EXCERPTED TEXT:
----

This is taken from a Brilliant discussion, with slight edits.

\begin{aligned} &\mbox{We know that} && 1 \times 1 = (-1) \times (-1) & &(1) \\ &\mbox{Dividing across, we get} && \frac {1}{-1} = \frac {-1}{1} & &(2)\\ &\mbox{Taking square roots, we get} && \frac {\sqrt{1} }{\sqrt{-1}} = \frac {\sqrt{-1}}{\sqrt{1}} &&(3) \\ &\mbox{Hence,} && \frac {1}{i} = \frac {i}{1} && (4)\\ &\mbox{Multiplying out denominators, we get} && 1 \times 1 = i \times i && (5)\\ &\mbox{Hence,} && 1 = 1 \times 1 = i \times i = -1 & &(6)\\ \end{aligned}

What went wrong? At which step did we go wrong? You can review the discussion to understand the subtleties of the proof.

Related to this is the following ‘proof’ that $1 = 3$.

\begin{aligned} & \mbox{We know that} & & (-1)^1 = -1 = (-1)^3 & & (1) \\ & \mbox{Taking logarithms, we get} & & 1 \times \log (-1) = 3 \times \log (-1) & & (2)\\ & \mbox{Since }\log(-1) \neq 0, \mbox{ we can divide by} \log(-1) & & 1 = 3 & & (3) \\ \end{aligned}

We will be moving the discussion for this post to this Blog post discussion board, which will allow you to respond to comments made by other students, and also vote on the explanation that you think is correct.

From → Algebra, Level 3, Level 4, Math

1. [Comment moved to discussion board - Calvin]

[Comment moved to discussion board - Calvin]

log undefined for -ve nos

In that proof square root of one is treated as one but actually it’s plus or minus one

square root of 1 is |1| means mod(1) = +/- 1…
hear taken only +1.

log(-1) is not defined so our first step to take log of -1 is wrong.

• Bear in mind that $e^{i \pi} = -1$, so we can define $\log (-1)$.

----

THE DATA:

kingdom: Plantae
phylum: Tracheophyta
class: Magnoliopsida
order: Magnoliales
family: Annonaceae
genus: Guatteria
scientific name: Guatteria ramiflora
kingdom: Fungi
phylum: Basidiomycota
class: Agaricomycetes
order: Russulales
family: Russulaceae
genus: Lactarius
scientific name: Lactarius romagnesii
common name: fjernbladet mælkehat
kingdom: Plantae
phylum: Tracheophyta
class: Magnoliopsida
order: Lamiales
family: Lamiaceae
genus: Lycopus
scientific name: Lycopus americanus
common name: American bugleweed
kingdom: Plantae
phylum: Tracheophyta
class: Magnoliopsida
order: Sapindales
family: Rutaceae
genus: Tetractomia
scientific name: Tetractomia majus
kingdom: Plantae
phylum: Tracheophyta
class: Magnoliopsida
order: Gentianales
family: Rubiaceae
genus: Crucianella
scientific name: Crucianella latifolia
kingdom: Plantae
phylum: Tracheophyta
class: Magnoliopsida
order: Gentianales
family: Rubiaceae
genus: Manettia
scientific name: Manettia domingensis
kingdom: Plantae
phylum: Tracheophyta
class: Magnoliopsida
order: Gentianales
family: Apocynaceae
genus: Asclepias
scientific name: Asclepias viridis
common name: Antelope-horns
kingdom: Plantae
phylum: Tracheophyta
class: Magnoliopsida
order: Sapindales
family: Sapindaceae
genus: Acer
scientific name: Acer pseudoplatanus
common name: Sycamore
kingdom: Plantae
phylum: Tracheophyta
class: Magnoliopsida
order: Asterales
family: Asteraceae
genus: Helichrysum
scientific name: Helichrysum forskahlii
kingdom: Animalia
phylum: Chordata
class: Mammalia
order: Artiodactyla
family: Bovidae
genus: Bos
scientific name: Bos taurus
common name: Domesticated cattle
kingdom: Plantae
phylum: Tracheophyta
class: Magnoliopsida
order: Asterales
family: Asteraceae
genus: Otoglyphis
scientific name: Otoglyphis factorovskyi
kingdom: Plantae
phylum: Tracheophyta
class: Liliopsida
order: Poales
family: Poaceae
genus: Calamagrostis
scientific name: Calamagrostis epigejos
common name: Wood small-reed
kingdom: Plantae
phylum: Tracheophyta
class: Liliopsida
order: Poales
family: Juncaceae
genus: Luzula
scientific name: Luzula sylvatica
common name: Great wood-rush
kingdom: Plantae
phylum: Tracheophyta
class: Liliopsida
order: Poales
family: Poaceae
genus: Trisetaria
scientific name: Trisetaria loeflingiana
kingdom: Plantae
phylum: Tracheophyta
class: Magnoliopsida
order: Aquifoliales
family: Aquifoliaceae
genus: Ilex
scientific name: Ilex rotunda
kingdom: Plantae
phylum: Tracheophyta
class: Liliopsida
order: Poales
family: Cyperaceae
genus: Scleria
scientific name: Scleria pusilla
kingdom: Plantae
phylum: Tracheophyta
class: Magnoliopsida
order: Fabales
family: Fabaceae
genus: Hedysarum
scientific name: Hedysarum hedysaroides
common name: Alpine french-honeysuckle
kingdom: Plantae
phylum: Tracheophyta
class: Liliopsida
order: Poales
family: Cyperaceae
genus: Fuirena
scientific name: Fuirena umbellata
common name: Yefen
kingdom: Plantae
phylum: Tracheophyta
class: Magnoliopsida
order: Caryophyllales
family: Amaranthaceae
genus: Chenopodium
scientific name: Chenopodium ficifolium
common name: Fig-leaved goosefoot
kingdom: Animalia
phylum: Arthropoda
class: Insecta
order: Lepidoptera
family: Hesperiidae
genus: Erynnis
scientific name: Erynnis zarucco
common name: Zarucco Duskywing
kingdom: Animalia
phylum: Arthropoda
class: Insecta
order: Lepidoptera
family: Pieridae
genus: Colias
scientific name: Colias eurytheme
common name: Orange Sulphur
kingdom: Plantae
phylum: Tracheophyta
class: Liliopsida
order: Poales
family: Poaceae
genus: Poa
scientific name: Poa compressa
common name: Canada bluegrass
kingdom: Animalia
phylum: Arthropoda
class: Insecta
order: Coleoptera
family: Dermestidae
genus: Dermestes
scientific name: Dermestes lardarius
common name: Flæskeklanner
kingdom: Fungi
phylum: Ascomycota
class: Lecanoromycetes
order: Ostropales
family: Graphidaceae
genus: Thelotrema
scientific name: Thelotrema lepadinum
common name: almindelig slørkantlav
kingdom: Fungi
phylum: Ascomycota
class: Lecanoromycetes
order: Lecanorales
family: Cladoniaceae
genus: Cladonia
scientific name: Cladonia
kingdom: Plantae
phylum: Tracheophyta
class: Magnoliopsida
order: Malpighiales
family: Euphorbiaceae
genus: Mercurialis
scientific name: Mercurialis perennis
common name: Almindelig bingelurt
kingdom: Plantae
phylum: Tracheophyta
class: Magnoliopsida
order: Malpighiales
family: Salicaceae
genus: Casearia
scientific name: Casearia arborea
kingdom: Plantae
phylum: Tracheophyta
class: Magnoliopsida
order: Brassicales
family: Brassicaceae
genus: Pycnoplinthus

----

REQUIRED ACTIONS:
A. Rewrite the discussion excerpt from "1. [Comment moved" up to and including "define $\log (-1)$.", substituting "principal root" for "square root".
B. Copy the rows from the line with "scientific name: Thelotrema lepadinum" up to and including the line with "common name: Almindelig bingelurt", without any changes.

IN RESPONSE:
A.
1. [Comment moved to discussion board - Calvin]

[Comment moved to discussion board - Calvin]

log undefined for -ve nos

In that proof principal root of one is treated as one but actually it’s plus or minus one

principal root of 1 is |1| means mod(1) = +/- 1…
hear taken only +1.

log(-1) is not defined so our first step to take log of -1 is wrong.

• Bear in mind that $e^{i \pi} = -1$, so we can define $\log (-1)$.

B.
scientific name: Thelotrema lepadinum
common name: almindelig slørkantlav
kingdom: Fungi
phylum: Ascomycota
class: Lecanoromycetes
order: Lecanorales
family: Cladoniaceae
genus: Cladonia
scientific name: Cladonia
kingdom: Plantae
phylum: Tracheophyta
class: Magnoliopsida
order: Malpighiales
family: Euphorbiaceae
genus: Mercurialis
scientific name: Mercurialis perennis
common name: Almindelig bingelurt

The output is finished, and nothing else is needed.